# Possible to deploy DHCP via Group Policy?



## kbcs6dpm (Apr 17, 2007)

Hello, i was wondering if any of you could advise?

I'm wanting to convert our Windows 2000 & XP workstations from static IP addresses to DHCP. We have a DHCP server (Windows 2003) up and ready.

Is it possible to deploy DHCP to our workstations using Active Directory Group Policy, rather than going round each machine manually?

Any advice would be grateful. Thanks.


----------



## StumpedTechy (Jul 7, 2004)

Aha a problem I had. You can't change it via GPO (at least anyhow that I found).

You can do this - put -

On Error Resume Next
strComputer = InputBox("Type in the Computer Name","Computer Name Variable")
Set objWMIService = GetObject("winmgmts:" _
& "{impersonationLevel=impersonate}!\\" & strComputer & "\root\cimv2")

Set colNetAdapters = objWMIService.ExecQuery _
("Select * from Win32_NetworkAdapterConfiguration where IPEnabled=TRUE")

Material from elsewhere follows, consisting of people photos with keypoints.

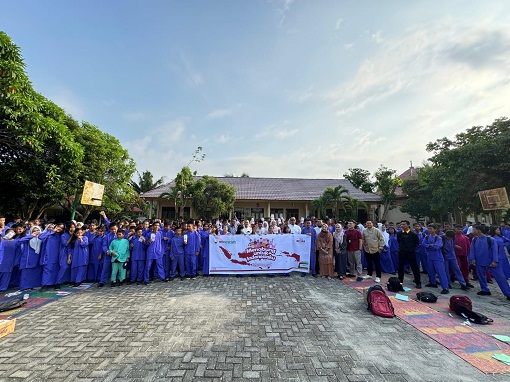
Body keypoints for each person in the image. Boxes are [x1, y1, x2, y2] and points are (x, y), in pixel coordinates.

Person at [469, 225, 510, 299]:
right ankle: (485, 290)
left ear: (479, 230)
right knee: (481, 276)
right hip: (479, 261)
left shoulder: (490, 239)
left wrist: (495, 260)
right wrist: (472, 259)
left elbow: (495, 251)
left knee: (500, 277)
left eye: (474, 229)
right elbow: (472, 250)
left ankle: (508, 293)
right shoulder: (474, 240)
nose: (472, 231)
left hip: (491, 262)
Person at [421, 224, 448, 294]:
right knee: (431, 271)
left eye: (431, 228)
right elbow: (423, 244)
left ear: (435, 229)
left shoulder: (438, 238)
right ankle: (433, 283)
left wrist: (428, 245)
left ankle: (445, 287)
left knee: (441, 273)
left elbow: (437, 247)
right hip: (429, 256)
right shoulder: (427, 237)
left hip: (437, 257)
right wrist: (430, 245)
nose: (429, 230)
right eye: (428, 228)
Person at [396, 221, 422, 289]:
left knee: (414, 268)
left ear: (408, 225)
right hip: (402, 252)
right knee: (400, 268)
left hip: (411, 253)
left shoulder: (413, 234)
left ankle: (418, 282)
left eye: (404, 224)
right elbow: (399, 241)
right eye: (401, 224)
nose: (402, 225)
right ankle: (400, 282)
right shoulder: (399, 234)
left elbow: (416, 243)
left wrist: (410, 248)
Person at [98, 223, 118, 287]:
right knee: (105, 268)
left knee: (115, 269)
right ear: (110, 229)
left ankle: (113, 281)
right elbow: (104, 245)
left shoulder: (120, 236)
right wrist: (107, 251)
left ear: (117, 228)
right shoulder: (106, 237)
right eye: (112, 229)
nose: (114, 231)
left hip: (116, 255)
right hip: (108, 255)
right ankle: (102, 281)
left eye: (115, 229)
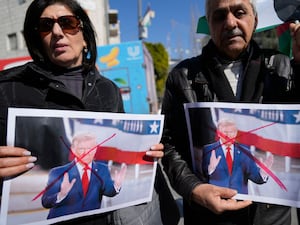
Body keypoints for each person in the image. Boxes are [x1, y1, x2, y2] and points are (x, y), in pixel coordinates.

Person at [0, 0, 180, 225]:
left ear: (85, 35)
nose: (57, 32)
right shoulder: (9, 89)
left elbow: (113, 187)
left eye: (67, 23)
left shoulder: (108, 90)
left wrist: (145, 152)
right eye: (46, 26)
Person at [160, 0, 300, 224]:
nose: (230, 22)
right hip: (208, 216)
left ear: (254, 20)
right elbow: (169, 145)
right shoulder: (183, 76)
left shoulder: (282, 67)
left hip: (271, 217)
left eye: (240, 12)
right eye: (219, 16)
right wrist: (195, 189)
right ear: (210, 24)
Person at [42, 132, 127, 219]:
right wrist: (61, 194)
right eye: (81, 148)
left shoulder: (102, 169)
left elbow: (108, 192)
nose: (86, 152)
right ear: (73, 149)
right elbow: (45, 202)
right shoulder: (57, 172)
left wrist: (116, 186)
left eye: (90, 148)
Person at [202, 118, 273, 194]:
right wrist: (211, 169)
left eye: (231, 132)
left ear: (235, 133)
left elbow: (255, 176)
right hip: (217, 196)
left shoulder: (245, 152)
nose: (228, 135)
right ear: (218, 133)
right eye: (225, 132)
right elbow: (202, 175)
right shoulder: (208, 149)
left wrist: (263, 173)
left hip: (240, 198)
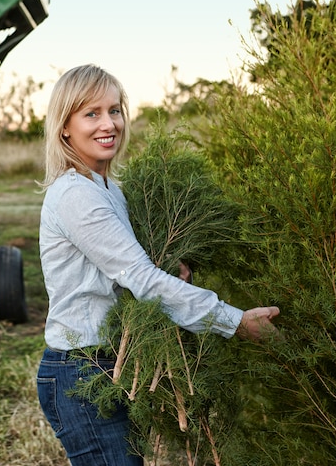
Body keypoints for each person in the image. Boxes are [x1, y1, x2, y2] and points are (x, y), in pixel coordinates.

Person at [35, 64, 279, 465]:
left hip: (110, 364)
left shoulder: (110, 188)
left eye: (114, 110)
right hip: (81, 371)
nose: (108, 124)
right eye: (91, 114)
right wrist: (233, 322)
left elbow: (131, 270)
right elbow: (142, 280)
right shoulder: (76, 194)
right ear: (64, 127)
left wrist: (174, 269)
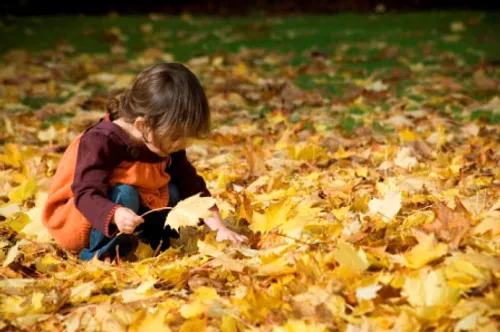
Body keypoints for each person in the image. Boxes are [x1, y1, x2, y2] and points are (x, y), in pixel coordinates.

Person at [42, 63, 247, 261]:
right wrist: (115, 214)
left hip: (130, 214)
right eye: (176, 137)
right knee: (126, 193)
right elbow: (86, 194)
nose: (181, 144)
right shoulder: (100, 141)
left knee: (174, 190)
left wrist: (219, 227)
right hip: (81, 218)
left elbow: (191, 185)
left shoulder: (160, 139)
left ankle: (152, 244)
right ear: (142, 126)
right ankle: (101, 254)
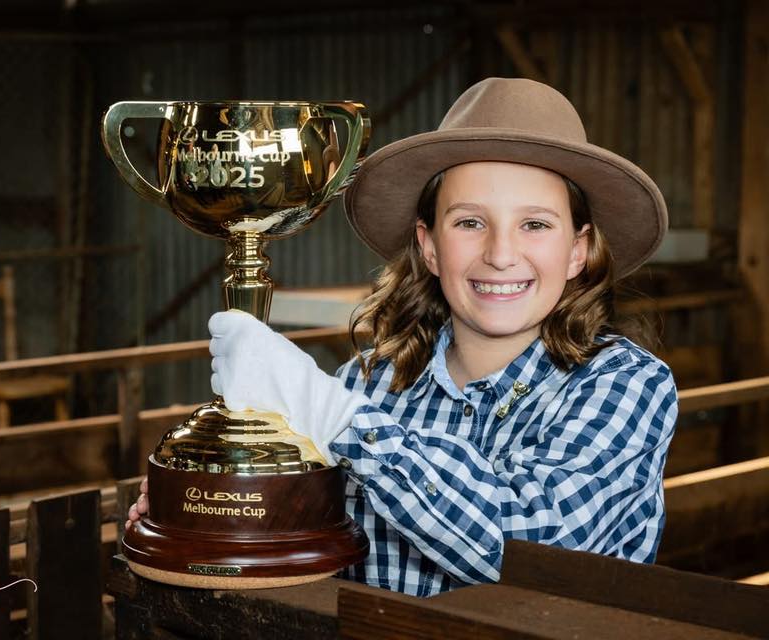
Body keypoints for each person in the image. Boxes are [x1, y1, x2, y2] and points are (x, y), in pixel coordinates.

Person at [126, 77, 678, 597]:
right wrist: (208, 505)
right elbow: (297, 535)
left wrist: (335, 416)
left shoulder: (625, 384)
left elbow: (538, 551)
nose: (501, 254)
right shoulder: (366, 383)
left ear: (578, 250)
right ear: (429, 246)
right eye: (469, 222)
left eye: (535, 224)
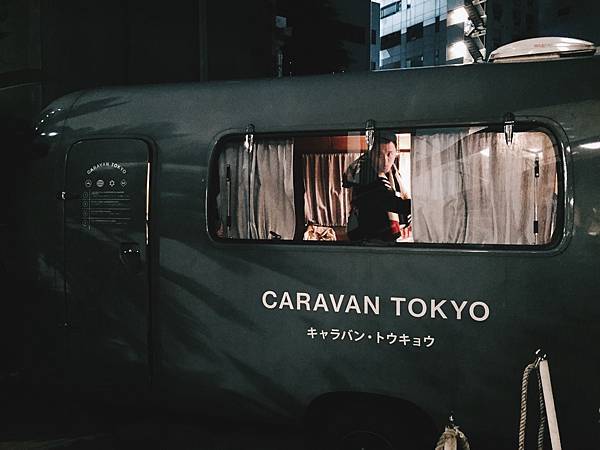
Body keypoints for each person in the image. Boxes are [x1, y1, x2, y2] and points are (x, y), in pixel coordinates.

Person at [343, 131, 412, 242]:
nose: (385, 161)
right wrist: (422, 206)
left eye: (389, 154)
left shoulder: (393, 172)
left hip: (383, 235)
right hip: (367, 237)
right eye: (379, 155)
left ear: (396, 152)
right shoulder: (364, 174)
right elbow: (391, 203)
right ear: (371, 154)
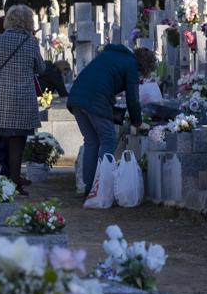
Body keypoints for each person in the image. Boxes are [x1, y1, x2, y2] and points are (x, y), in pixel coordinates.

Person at [67, 44, 157, 198]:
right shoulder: (131, 65)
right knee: (108, 140)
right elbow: (133, 99)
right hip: (95, 100)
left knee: (91, 142)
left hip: (76, 97)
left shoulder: (112, 55)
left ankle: (90, 188)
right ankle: (102, 187)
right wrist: (137, 122)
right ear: (145, 66)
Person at [0, 5, 43, 192]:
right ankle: (13, 183)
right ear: (29, 21)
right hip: (22, 99)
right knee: (17, 144)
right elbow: (41, 68)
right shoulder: (31, 43)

For Each objNetAdapter In colNetAdapters
errEnable = objNetAdapter.EnableDHCP()
objNetAdapter.SetDNSServerSearchOrder()
objNetAdapter.SetDynamicDNSRegistration FULL_DNS_REGISTRATION, _
DOMAIN_DNS_REGISTRATION
NEXT

into a script and this will hit the PC and have it change to DHCP and set DNS to also be set to DHCP - most have that hardcoded as well.

The main thing to remember is this will for a brief minute disconnect the client so don't run it at production time.


----------



## StumpedTechy (Jul 7, 2004)

Also change this line -

strComputer = InputBox("Type in the Computer Name","Computer Name Variable")

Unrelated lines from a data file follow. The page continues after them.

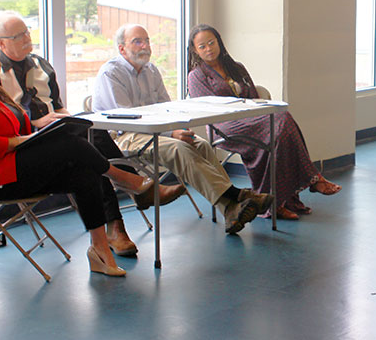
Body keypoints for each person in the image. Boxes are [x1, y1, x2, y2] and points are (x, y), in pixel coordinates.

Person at [0, 36, 162, 277]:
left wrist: (33, 136)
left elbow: (15, 130)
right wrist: (26, 141)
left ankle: (100, 251)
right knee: (69, 143)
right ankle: (126, 179)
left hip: (10, 167)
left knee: (84, 172)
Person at [0, 11, 184, 259]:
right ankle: (131, 193)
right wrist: (37, 122)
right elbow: (3, 121)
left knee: (91, 133)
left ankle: (118, 223)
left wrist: (66, 118)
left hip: (55, 132)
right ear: (1, 42)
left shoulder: (42, 65)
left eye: (27, 31)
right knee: (85, 149)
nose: (27, 38)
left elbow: (57, 104)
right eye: (18, 36)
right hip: (27, 140)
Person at [92, 24, 271, 235]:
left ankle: (231, 209)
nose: (145, 46)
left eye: (147, 40)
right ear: (122, 49)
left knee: (200, 144)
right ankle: (236, 195)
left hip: (154, 132)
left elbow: (167, 108)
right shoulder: (111, 73)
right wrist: (171, 134)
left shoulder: (151, 70)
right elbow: (128, 120)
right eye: (137, 41)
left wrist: (179, 130)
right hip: (123, 136)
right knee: (180, 149)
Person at [185, 24, 341, 220]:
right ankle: (311, 180)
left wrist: (249, 109)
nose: (209, 49)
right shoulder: (196, 76)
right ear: (195, 50)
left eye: (211, 43)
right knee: (280, 123)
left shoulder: (236, 67)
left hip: (252, 118)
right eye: (202, 46)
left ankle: (276, 203)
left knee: (280, 127)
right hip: (225, 126)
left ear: (219, 42)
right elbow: (211, 110)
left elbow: (254, 96)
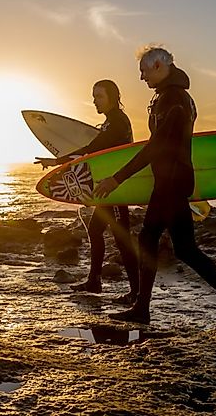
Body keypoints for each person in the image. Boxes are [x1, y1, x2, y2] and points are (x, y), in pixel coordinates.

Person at [94, 45, 216, 329]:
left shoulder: (175, 99)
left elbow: (157, 146)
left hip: (171, 183)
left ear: (159, 66)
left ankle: (145, 308)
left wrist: (117, 179)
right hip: (170, 181)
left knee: (167, 244)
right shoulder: (170, 97)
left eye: (144, 71)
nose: (142, 78)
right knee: (178, 247)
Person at [35, 80, 139, 301]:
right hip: (107, 188)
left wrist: (57, 162)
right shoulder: (110, 122)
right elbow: (94, 152)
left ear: (112, 97)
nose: (94, 101)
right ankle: (94, 281)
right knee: (94, 231)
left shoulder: (117, 122)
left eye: (99, 96)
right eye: (93, 97)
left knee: (122, 239)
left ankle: (136, 292)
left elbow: (90, 151)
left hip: (116, 189)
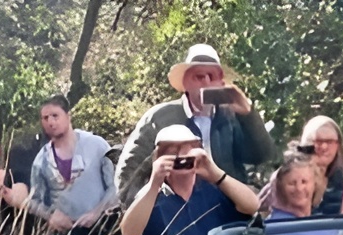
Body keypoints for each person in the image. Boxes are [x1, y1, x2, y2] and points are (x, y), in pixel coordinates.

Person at [114, 43, 275, 207]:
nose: (205, 82)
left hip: (228, 211)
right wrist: (151, 211)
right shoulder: (159, 118)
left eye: (211, 77)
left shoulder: (231, 116)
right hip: (178, 214)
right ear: (185, 83)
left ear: (220, 83)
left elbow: (261, 156)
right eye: (199, 76)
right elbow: (128, 174)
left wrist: (248, 114)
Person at [121, 124, 261, 235]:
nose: (181, 157)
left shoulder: (217, 191)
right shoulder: (152, 198)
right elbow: (129, 232)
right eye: (173, 152)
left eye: (188, 151)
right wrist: (154, 183)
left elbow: (253, 205)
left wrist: (214, 172)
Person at [27, 96, 119, 235]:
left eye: (55, 115)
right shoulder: (41, 160)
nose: (50, 121)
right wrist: (50, 216)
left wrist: (97, 211)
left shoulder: (97, 145)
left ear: (68, 116)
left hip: (102, 230)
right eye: (45, 117)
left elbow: (116, 186)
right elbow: (34, 201)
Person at [262, 151, 339, 235]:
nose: (299, 189)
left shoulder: (323, 224)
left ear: (315, 184)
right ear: (281, 187)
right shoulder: (277, 226)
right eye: (292, 183)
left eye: (304, 182)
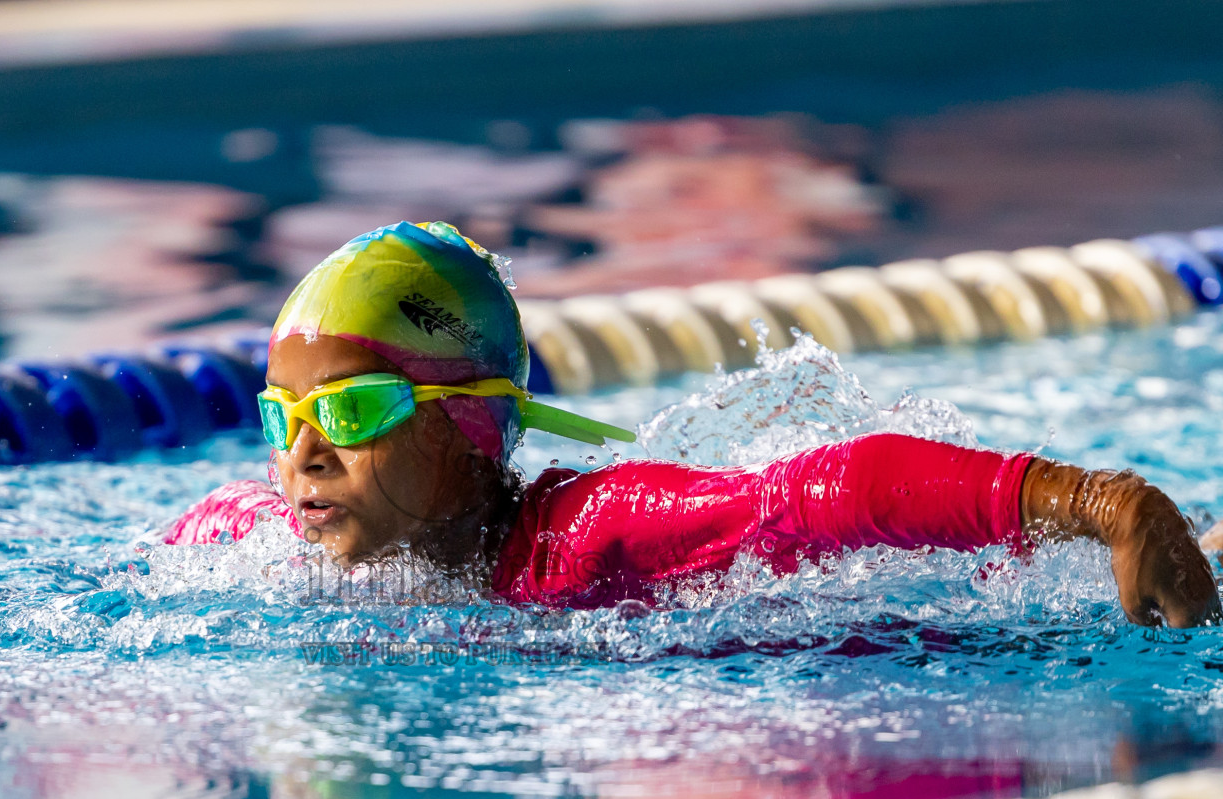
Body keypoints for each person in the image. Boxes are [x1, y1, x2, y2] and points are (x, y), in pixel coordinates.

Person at [167, 221, 1220, 628]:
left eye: (349, 410)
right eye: (281, 415)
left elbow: (825, 494)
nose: (298, 454)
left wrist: (1104, 502)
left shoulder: (584, 538)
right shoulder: (257, 539)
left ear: (467, 429)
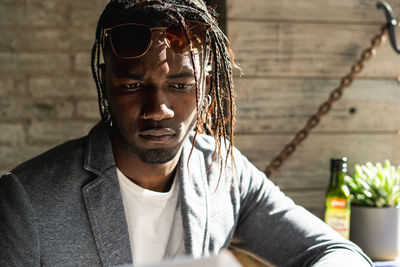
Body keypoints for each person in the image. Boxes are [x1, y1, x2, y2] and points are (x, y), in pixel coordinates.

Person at [0, 0, 373, 266]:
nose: (157, 108)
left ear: (206, 87)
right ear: (105, 81)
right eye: (132, 86)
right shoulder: (27, 201)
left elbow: (338, 253)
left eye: (180, 86)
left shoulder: (223, 172)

to any VBS way you want you can do -

strComputer = "."

to do it to the local machine or parse out some txt file and put it in as strComputer.


----------



## kbcs6dpm (Apr 17, 2007)

Thanks for your answers. After some research, i found out that it's not possible with Active Directory group policy.

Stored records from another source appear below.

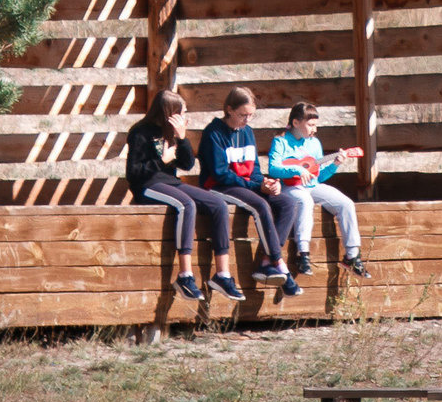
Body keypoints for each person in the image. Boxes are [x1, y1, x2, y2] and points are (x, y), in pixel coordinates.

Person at [125, 91, 242, 302]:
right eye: (182, 112)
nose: (185, 116)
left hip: (171, 183)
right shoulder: (140, 133)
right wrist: (162, 160)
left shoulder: (171, 132)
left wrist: (182, 137)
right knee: (186, 205)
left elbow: (187, 164)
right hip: (148, 185)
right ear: (169, 113)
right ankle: (185, 275)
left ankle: (222, 274)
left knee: (218, 204)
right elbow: (133, 173)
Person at [197, 87, 299, 294]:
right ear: (229, 110)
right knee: (260, 205)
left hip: (245, 185)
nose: (247, 120)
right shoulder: (213, 133)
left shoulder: (248, 132)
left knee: (288, 202)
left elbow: (255, 171)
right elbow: (220, 174)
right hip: (218, 186)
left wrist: (269, 183)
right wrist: (256, 186)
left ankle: (266, 261)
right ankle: (280, 265)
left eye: (251, 115)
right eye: (243, 115)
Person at [266, 103, 370, 277]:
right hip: (289, 186)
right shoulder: (281, 141)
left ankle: (352, 256)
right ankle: (303, 254)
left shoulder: (314, 143)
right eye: (311, 125)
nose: (315, 129)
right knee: (305, 201)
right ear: (296, 122)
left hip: (311, 186)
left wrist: (335, 164)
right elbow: (273, 168)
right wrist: (298, 170)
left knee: (346, 203)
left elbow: (318, 176)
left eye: (316, 125)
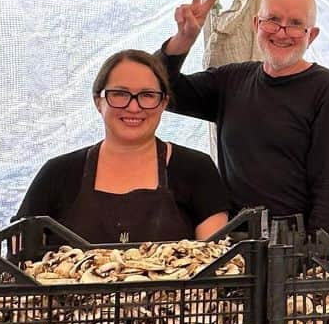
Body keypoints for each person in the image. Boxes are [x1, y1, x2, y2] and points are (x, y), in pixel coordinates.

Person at [157, 0, 329, 237]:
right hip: (235, 243)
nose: (281, 32)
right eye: (272, 19)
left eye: (295, 24)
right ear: (255, 24)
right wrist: (183, 39)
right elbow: (159, 91)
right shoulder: (231, 81)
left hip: (297, 246)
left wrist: (314, 257)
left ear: (312, 35)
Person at [17, 49, 229, 243]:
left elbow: (215, 267)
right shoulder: (57, 174)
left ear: (164, 103)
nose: (134, 107)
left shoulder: (196, 170)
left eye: (148, 95)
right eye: (120, 94)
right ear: (98, 101)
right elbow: (18, 259)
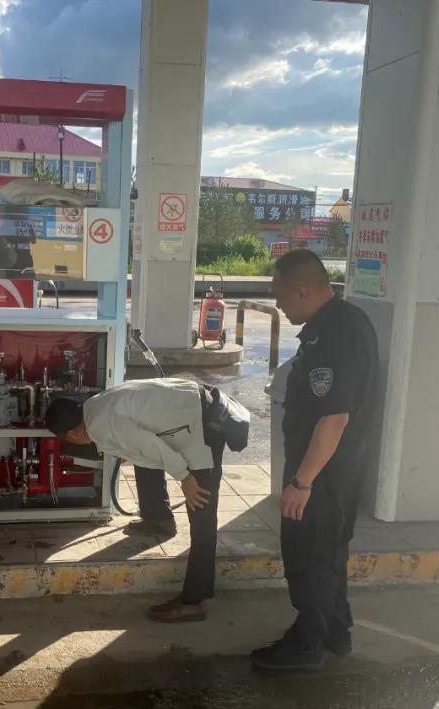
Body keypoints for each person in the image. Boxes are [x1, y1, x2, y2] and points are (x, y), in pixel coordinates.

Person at [251, 249, 379, 673]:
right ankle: (336, 631)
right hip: (338, 469)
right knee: (330, 554)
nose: (278, 305)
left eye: (281, 295)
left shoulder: (333, 335)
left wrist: (302, 482)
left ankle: (306, 646)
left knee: (309, 556)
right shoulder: (346, 320)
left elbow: (334, 417)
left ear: (303, 290)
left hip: (322, 474)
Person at [44, 379, 249, 623]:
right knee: (145, 464)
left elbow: (152, 446)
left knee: (201, 514)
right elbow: (142, 449)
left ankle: (193, 602)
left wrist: (185, 477)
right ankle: (159, 519)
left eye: (67, 440)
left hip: (202, 426)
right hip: (192, 407)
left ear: (73, 433)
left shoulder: (102, 426)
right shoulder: (92, 407)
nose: (71, 444)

But you can use a start up script in group policy that will change the settings over to DCHP when the client machine boots up.

The script to use is located here:
http://www.microsoft.com/technet/scriptcenter/scripts/network/client/modify/default.mspx?mfr=true

To learn more about scripting, start here:
http://www.microsoft.com/technet/scriptcenter/topics/beginner/firststeps.mspx


----------



## StumpedTechy (Jul 7, 2004)

I wouldn't do a startup script.... anything else in there that deals with network connectivity will drop when they change from static to DHCP. I would do it as a one time only thing.


----------